Günlüğüme bir şeyler karaladıktan sonra kalktım. Bu bir buçuk ay sonra herşey çok değişti. Size kısa bir özet geçeceğim.

Öncelikle;
Poyraz sayesinde hafızamı geri kazandım. Onunla birlikte anı defterleri okuduk,resimlere baktık.

Sonra;
Babamın yeni karısı olduğunu öğrendim. Kızıl yelloz! Adı Firuze.
Umursamadım çünkü babamı umursamıyorum!

Daha sonra;
Berk tutuklandı. Şuan 10 yıllık hapis cezası aldı. İçeride yatıyor anlayacağınız.

Dosyalarda ilerleme kaydettim. Geriye 70 dosya falan kaldı.

Benim için en önemlisi;
Belki " Yok artık çok hızlı!" Falan diyeceksiniz ama Poyraz'la bir ilişkimiz var artık. Sevgiliyiz. Böyle deyince garip geliyor ama ssjsjjs!

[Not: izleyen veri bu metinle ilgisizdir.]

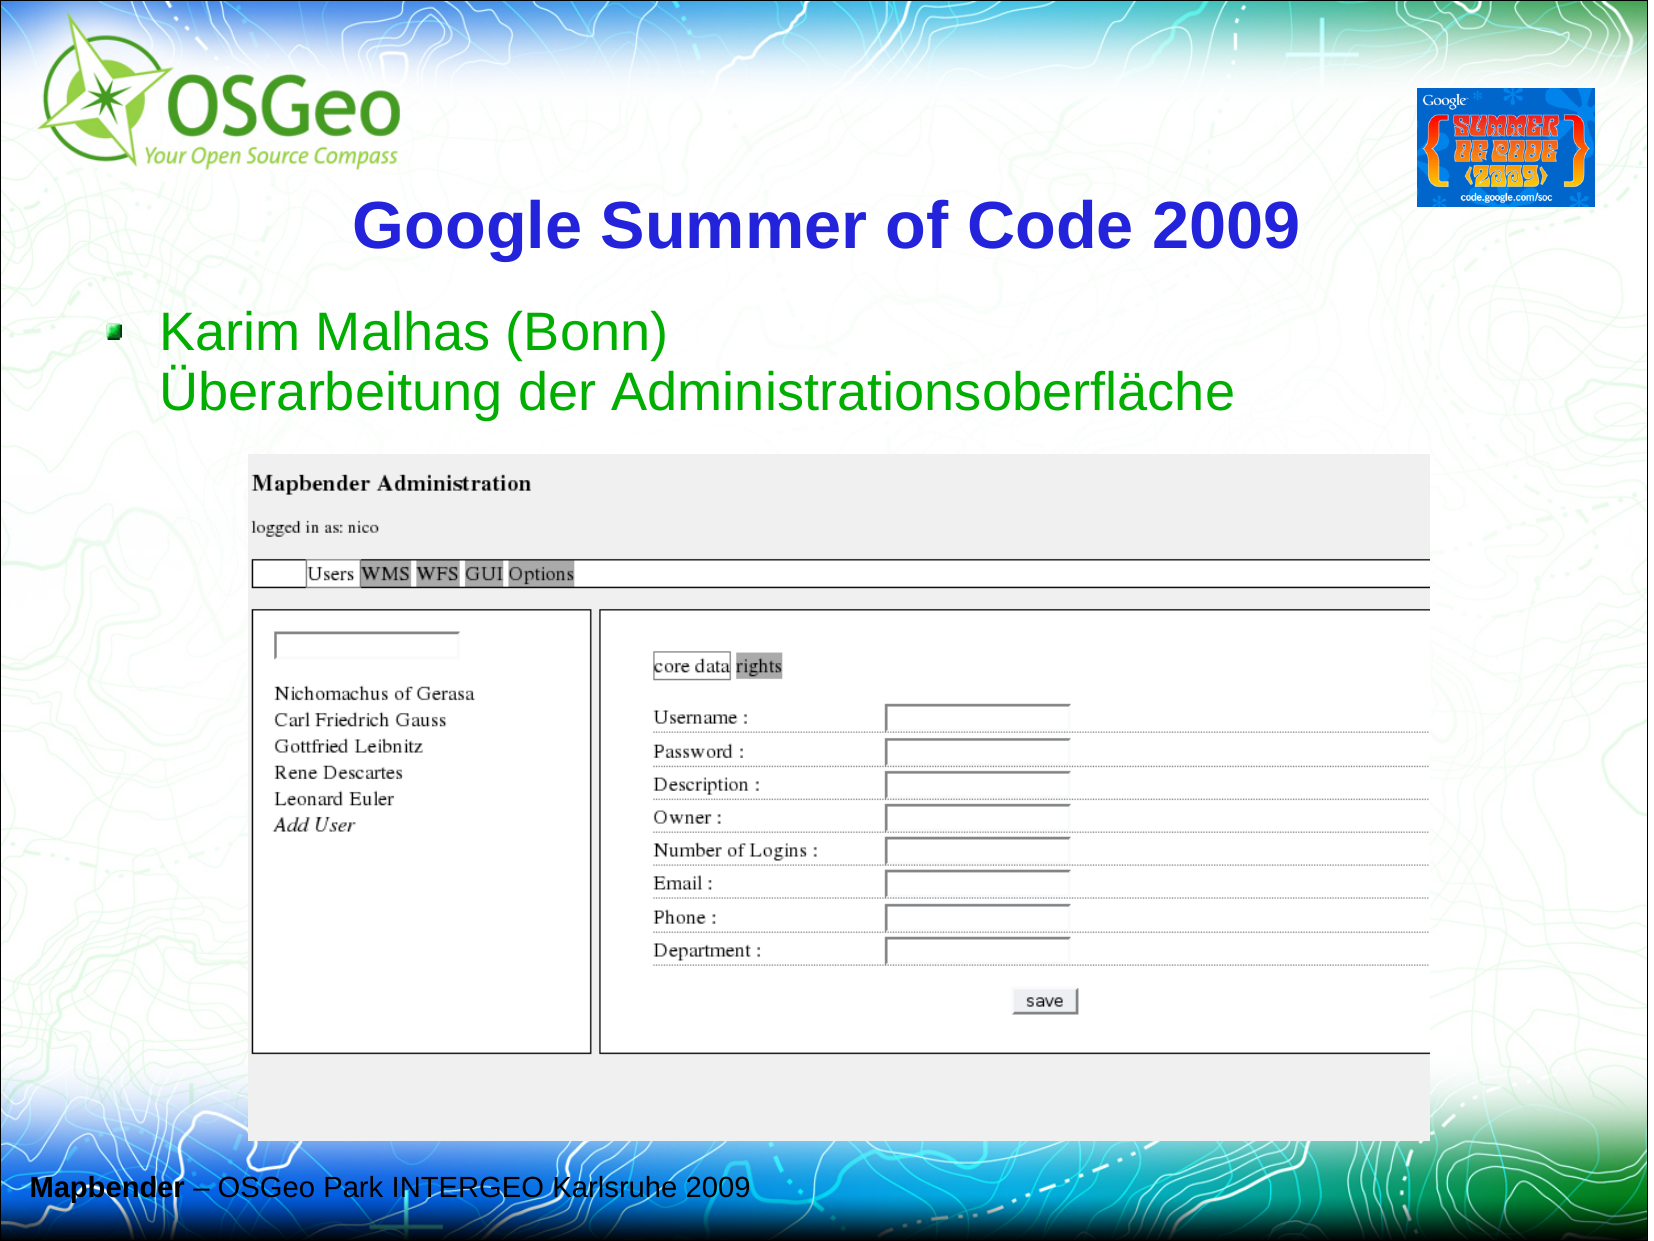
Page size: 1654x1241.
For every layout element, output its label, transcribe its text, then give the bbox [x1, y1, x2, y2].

picture [1, 1, 1647, 1240]
title Google Summer of Code 2009 [82, 138, 1571, 314]
list Karim Malhas (Bonn) Überarbeitung der Administrationsoberfläche [88, 301, 1577, 1120]
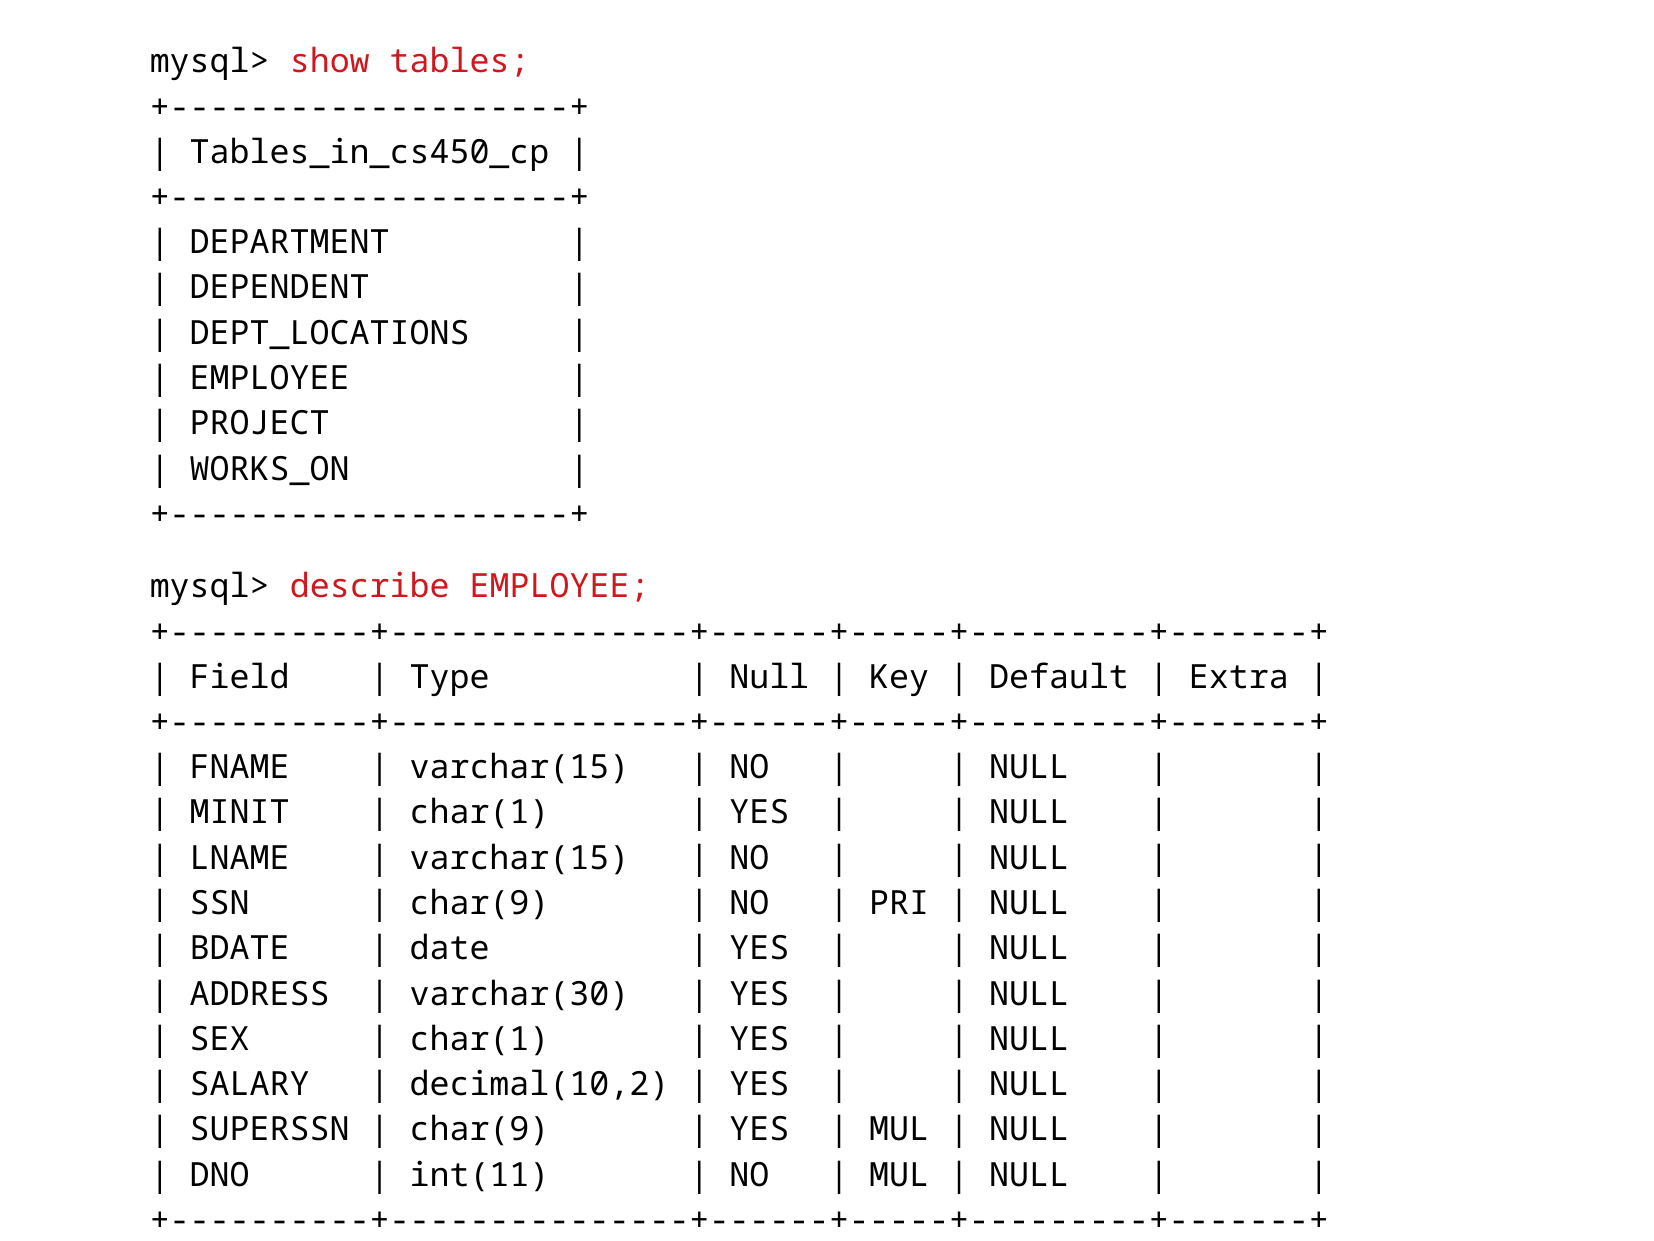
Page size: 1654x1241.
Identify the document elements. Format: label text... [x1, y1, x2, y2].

text_box mysql> show tables; +--------------------+ | Tables_in_cs450_cp | +--------------------+ | DEPARTMENT | | DEPENDENT | | DEPT_LOCATIONS | | EMPLOYEE | | PROJECT | | WORKS_ON | +--------------------+ [135, 30, 646, 481]
text_box mysql> describe EMPLOYEE; +----------+---------------+------+-----+---------+-------+ | Field | Type | Null | Key | Default | Extra | +----------+---------------+------+-----+---------+-------+ | FNAME | varchar(15) | NO | | NULL | | | MINIT | char(1) | YES | | NULL | | | LNAME | varchar(15) | NO | | NULL | | | SSN | char(9) | NO | PRI | NULL | | | BDATE | date | YES | | NULL | | | ADDRESS | varchar(30) | YES | | NULL | | | SEX | char(1) | YES | | NULL | | | SALARY | decimal(10,2) | YES | | NULL | | | SUPERSSN | char(9) | YES | MUL | NULL | | | DNO | int(11) | NO | MUL | NULL | | +----------+---------------+------+-----+---------+-------+ [135, 555, 1351, 1156]
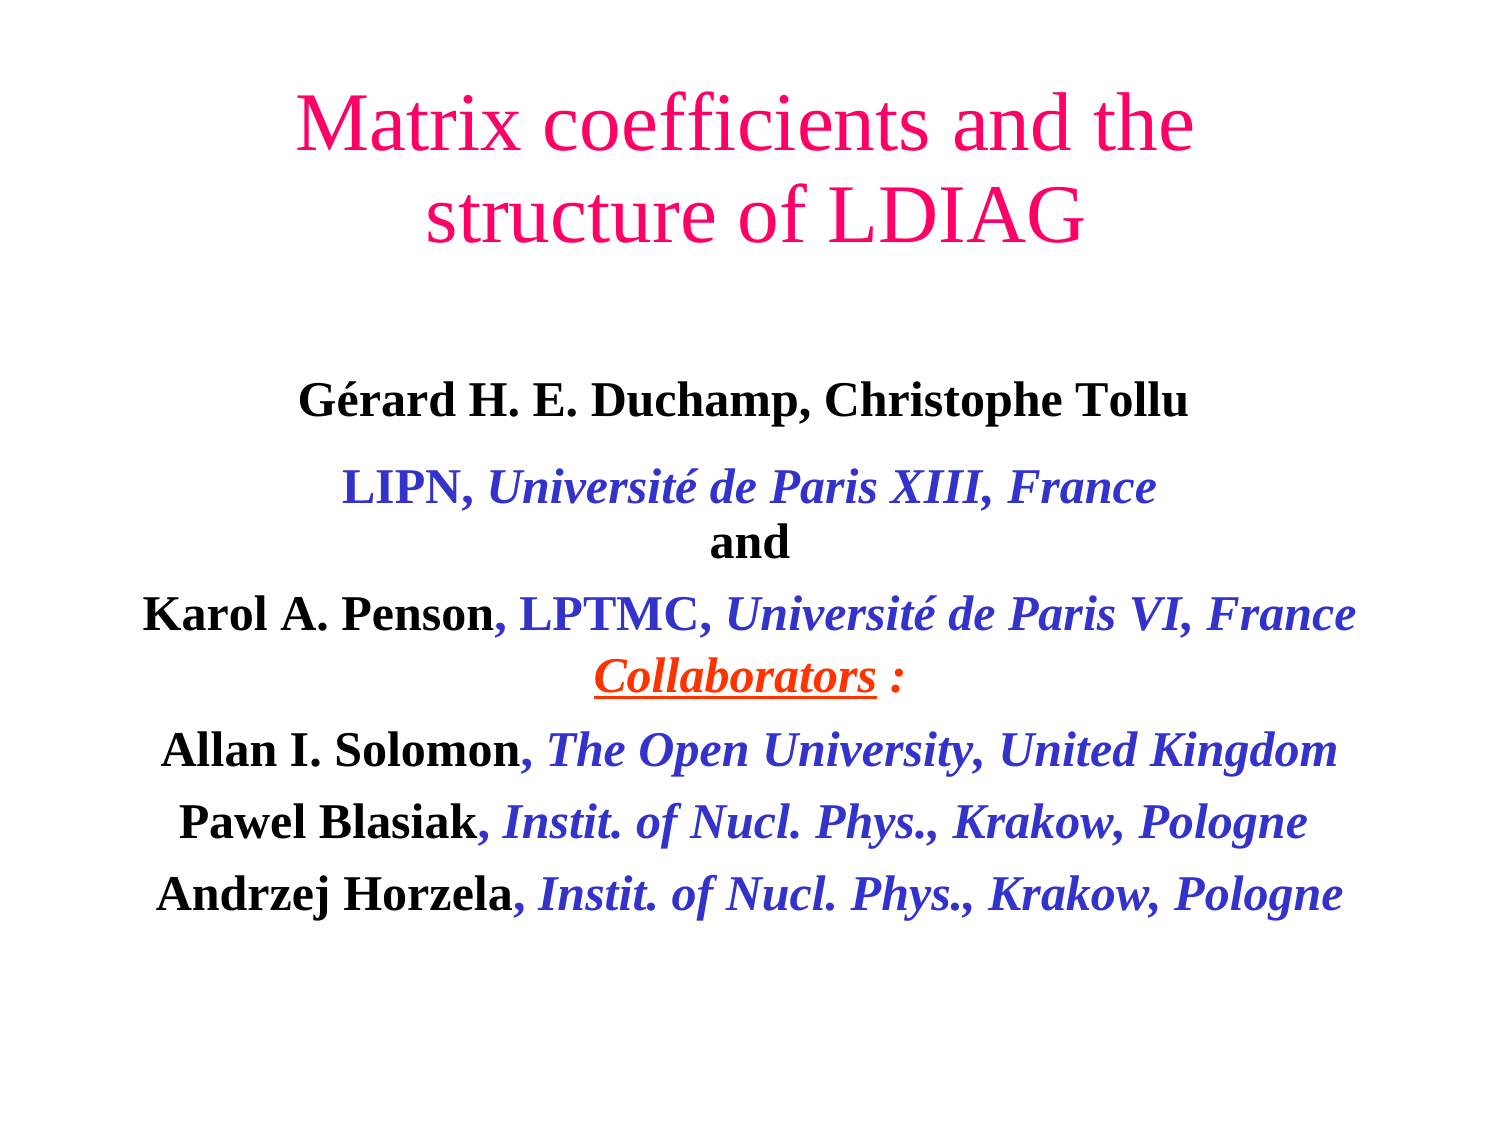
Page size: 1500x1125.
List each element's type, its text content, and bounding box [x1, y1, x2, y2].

Evet anlatınca kısa gibi görünüyor ama değil. Koskocaman bir buçuk ay!

Hemen hazırlanıp karakola gittim. Kapıda Poyraz beni karşıladı. Gülümseyerek yanağını öptüm ve içeri geçtik.

Ben hemen dosyaları alıp kaldığım yerden devam ettim. Poyraz'da  bana yardım ediyordu.

Bu arada 4 kupa kahve içtim. Düz duvara tırmanabilirim!

5-6 dosya inceledikten sonra Poyrazla planımızı uygulamak için karakoldan çıktım.

Şüphelendiğimiz 3 ev vardı. İnceleme yapacaktık. Yanımıza iki tane daha polis alarak yola çıktık.

Birinci ev çıkmaz sokakta bulunuyordu. Arabadan inip yan yana ilerlemeye başladık. Kapıda bir asma kilit vardı ve evin zili yoktu.

Poyraz silahıyla asma kilide vurdu ama ikinci defada başardı.
Tedbirli bir şekilde iki katlı olan evi incelemeye başladık. Hiçbir şey yoktu.

Tozlu mobilyalar ve örümcek ağlarını saymazsak!

Ben salonu ve mutfak diye düşündüğüm odayı aradım. Hiçbir ipucu yoktu. Usul adımlarla koridara gittim.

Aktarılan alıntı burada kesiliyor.